Ex-VP Joe Biden Getting Own Ice Cream Flavor
SYRACUSE – Former Vice President Joe Biden, the nation’s most high-profile ice cream lover, is getting his own flavor, the Cornell Daily Sun reported. Cornell University is working on naming a flavor by the time he speaks at their commencement this month. The five finalists are Biden’s Chocolate Bites, Bits n’ Biden, Big Red, White & Biden, Not Your Average Joe’s Chocolate Chip or Uncle Joe’s Chocolate Chip.
NY Bill Would Raise Penalties For Harming Police Animals
ALBANY – Intentionally causing serious physical injury to a police dog or horse would be a felony under legislation by Sen. Catharine Young (R-Olean), The Associated Press reported. Mitchell’s Law is named for a Jamestown police German shepherd that suffered life-threatening injuries while apprehending a suspect last November.

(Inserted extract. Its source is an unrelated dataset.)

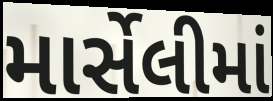
માર્સેલીમાં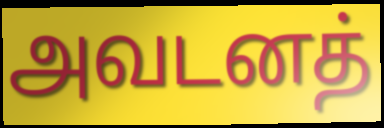
அவடனத்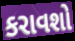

Family Says JetBlue Kicked Them Off Plane Over Cake
NEW YORK – A New Jersey family says their plans to celebrate a birthday were crushed when JetBlue kicked them off the plane for storing a birthday cake in an overhead bin, the Daily News reported. The airline said the cake was stowed in a bin reserved for safety equipment and the family refused multiple requests to remove them.

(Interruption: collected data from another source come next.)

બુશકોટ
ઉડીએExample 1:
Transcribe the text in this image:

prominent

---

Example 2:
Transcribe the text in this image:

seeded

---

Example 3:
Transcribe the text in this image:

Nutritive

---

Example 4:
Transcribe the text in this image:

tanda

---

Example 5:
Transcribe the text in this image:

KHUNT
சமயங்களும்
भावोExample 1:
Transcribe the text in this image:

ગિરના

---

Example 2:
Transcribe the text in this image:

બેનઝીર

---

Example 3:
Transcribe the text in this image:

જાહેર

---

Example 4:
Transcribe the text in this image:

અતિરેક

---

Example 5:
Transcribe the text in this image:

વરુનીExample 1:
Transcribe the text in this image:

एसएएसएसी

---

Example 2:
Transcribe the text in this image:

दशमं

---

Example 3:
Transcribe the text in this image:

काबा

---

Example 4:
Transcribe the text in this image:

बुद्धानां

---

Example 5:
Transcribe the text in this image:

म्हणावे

Falling Tree Limb Kills Man During Barbecue
PASSAIC, N.J. – A tree limb struck by lightning fell Sunday night, killing a 28-year-old Mexican man and injuring several other people during a barbecue, The Associated Press reported. A fast-moving storm with strong winds and heavy rains was pounding the area at the time.
Christie Introduces Plan to Use Lottery for Pensions
TRENTON – Gov. Chris Christie unveiled legislation Thursday for his plan to dedicate lottery revenues to address New Jersey’s woefully underfunded public worker pension plans, The Associated Press reported. The state says it would immediately reduce unfunded obligations by $13.5 billion to teachers, public employees, and police and firefighters.